WHAT THE EXERCISE ASKS:
Every line in the data below from the one containing "Plus Paddle Board" down to the one containing "Overall I think", both included, must be retyped exactly; no other line is to appear.

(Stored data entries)
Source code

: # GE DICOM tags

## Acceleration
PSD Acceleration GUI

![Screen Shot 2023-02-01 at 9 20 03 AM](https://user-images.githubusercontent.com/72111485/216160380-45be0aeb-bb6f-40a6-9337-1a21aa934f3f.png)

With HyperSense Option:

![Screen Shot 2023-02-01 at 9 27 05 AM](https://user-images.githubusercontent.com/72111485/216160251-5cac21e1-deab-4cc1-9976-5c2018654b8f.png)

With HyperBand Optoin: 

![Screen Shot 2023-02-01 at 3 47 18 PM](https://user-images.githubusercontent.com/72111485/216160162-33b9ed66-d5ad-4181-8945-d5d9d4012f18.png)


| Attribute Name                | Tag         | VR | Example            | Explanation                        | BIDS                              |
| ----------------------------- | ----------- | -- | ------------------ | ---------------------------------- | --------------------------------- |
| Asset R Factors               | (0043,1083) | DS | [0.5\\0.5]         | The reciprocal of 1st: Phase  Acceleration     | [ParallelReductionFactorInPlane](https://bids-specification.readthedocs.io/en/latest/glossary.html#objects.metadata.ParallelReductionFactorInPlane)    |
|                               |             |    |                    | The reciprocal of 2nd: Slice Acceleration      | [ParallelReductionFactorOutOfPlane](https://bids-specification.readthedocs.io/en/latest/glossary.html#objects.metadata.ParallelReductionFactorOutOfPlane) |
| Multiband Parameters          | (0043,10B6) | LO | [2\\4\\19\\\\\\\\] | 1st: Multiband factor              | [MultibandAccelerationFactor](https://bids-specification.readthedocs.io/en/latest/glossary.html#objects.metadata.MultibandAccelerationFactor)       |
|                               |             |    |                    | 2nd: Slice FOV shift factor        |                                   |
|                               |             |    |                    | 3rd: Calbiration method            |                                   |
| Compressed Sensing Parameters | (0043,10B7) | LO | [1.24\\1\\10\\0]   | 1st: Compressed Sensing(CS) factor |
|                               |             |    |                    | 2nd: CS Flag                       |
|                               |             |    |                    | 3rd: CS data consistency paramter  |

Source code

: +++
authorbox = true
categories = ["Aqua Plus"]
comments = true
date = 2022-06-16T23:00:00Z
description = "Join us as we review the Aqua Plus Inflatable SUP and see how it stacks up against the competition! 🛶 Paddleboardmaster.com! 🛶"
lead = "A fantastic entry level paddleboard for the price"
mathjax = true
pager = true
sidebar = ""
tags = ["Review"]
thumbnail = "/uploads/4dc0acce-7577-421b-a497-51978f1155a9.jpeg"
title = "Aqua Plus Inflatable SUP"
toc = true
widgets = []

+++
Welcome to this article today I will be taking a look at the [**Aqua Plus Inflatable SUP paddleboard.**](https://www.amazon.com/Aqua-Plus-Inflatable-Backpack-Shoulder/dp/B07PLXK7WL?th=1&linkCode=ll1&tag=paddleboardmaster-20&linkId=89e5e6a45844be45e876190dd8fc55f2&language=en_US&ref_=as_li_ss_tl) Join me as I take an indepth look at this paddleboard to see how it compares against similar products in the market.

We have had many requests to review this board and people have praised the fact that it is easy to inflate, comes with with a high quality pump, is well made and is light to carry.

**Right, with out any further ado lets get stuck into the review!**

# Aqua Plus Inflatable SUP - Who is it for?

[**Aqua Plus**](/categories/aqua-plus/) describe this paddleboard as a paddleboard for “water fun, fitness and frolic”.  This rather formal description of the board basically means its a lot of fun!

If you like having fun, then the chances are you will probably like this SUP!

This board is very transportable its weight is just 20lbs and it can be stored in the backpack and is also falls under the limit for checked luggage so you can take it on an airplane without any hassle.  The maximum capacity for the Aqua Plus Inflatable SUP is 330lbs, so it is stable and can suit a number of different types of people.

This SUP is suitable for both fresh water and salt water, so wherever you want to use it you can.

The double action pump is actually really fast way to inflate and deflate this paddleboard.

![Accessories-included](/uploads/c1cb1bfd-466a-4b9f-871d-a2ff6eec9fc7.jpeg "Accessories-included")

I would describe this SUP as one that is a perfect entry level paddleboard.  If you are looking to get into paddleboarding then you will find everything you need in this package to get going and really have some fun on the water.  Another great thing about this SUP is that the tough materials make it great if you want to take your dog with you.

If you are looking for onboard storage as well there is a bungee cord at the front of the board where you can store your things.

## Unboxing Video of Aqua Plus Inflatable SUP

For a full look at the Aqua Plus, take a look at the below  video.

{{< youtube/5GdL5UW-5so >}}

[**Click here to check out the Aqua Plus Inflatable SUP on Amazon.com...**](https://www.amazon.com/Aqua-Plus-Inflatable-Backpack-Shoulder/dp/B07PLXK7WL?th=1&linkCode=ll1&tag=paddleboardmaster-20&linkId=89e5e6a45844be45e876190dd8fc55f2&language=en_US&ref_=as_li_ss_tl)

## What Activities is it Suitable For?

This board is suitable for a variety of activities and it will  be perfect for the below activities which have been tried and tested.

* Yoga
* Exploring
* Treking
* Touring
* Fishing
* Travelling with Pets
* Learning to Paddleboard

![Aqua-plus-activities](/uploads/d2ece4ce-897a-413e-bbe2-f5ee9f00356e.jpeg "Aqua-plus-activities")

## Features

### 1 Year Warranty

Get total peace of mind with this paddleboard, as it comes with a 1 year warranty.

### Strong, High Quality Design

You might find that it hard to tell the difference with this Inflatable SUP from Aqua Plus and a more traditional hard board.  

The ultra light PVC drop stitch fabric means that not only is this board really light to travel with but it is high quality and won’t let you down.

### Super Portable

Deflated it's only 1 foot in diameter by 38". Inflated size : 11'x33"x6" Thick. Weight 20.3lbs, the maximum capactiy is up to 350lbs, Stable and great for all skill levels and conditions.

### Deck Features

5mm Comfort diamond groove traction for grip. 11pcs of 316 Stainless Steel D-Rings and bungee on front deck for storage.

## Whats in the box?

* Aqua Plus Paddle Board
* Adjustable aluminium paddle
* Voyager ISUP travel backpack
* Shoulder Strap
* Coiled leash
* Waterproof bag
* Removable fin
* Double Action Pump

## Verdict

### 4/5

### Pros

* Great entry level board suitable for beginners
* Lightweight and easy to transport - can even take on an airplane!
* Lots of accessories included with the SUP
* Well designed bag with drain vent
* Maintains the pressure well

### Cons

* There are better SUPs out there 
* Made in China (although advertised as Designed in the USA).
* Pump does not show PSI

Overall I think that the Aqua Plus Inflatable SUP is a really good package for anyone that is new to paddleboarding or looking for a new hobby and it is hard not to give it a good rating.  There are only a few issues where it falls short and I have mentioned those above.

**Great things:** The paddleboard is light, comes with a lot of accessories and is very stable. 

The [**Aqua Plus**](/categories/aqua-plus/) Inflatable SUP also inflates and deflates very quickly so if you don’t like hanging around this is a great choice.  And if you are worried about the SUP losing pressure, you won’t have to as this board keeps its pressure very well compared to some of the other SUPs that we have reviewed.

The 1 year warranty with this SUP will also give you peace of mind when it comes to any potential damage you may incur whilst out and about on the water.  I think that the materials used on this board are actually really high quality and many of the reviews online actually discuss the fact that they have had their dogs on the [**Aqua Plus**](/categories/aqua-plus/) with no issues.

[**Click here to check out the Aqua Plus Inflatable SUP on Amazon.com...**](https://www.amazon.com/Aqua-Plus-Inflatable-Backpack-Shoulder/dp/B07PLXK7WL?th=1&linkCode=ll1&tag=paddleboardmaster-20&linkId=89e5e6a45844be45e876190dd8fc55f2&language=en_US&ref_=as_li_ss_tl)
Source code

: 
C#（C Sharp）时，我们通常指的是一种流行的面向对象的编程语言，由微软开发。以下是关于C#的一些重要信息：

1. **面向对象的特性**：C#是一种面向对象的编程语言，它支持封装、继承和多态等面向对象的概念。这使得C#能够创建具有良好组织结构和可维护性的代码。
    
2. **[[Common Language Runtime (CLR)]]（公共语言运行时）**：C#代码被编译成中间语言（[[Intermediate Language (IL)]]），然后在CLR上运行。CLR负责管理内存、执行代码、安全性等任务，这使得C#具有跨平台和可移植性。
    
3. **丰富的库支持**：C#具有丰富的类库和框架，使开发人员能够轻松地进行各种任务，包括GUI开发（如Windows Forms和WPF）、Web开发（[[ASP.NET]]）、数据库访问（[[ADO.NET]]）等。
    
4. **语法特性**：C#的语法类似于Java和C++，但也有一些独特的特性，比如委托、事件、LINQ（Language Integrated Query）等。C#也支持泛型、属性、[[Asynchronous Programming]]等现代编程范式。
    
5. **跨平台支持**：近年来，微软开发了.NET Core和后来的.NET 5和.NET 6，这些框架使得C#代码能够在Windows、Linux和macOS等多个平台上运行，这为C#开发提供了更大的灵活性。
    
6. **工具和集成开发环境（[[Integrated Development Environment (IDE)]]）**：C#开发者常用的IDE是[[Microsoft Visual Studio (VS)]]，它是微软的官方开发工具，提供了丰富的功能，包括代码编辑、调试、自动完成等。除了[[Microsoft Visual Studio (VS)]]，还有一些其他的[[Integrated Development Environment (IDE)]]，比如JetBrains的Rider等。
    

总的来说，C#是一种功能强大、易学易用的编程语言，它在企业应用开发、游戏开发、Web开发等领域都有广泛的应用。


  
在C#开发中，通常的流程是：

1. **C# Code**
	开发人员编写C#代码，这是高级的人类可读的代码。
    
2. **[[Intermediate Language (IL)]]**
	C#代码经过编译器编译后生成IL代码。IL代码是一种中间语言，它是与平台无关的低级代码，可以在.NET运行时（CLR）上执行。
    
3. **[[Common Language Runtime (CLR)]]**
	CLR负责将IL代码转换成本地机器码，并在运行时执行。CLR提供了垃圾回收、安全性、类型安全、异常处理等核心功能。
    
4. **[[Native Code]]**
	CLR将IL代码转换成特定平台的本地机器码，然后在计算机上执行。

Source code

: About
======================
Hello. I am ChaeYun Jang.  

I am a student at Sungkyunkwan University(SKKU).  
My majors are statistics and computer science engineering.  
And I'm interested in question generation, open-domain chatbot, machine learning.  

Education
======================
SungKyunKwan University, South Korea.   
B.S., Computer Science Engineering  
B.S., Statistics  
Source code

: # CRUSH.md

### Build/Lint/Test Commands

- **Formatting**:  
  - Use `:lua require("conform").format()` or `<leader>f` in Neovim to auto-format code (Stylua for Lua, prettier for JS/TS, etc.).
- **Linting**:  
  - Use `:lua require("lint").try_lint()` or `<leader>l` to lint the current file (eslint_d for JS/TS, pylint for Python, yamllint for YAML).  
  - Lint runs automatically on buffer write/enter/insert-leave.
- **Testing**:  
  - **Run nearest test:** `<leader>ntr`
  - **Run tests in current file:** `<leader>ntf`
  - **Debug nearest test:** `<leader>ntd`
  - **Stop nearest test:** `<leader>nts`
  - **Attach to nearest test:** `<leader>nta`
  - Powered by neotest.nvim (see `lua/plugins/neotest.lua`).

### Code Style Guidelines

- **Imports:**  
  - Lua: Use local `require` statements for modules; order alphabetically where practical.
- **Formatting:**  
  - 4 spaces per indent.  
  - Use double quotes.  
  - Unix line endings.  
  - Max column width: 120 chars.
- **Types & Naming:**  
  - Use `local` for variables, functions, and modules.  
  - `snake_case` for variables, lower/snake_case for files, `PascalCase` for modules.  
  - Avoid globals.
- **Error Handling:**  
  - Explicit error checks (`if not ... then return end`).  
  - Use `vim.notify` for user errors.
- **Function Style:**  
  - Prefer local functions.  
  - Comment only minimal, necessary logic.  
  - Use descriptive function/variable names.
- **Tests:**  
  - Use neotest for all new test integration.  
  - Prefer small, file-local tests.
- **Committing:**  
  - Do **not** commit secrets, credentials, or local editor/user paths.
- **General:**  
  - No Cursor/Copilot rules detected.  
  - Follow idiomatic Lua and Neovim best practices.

SOLUTION:
* Aqua Plus Paddle Board
* Adjustable aluminium paddle
* Voyager ISUP travel backpack
* Shoulder Strap
* Coiled leash
* Waterproof bag
* Removable fin
* Double Action Pump

## Verdict

### 4/5

### Pros

* Great entry level board suitable for beginners
* Lightweight and easy to transport - can even take on an airplane!
* Lots of accessories included with the SUP
* Well designed bag with drain vent
* Maintains the pressure well

### Cons

* There are better SUPs out there 
* Made in China (although advertised as Designed in the USA).
* Pump does not show PSI

Overall I think that the Aqua Plus Inflatable SUP is a really good package for anyone that is new to paddleboarding or looking for a new hobby and it is hard not to give it a good rating.  There are only a few issues where it falls short and I have mentioned those above.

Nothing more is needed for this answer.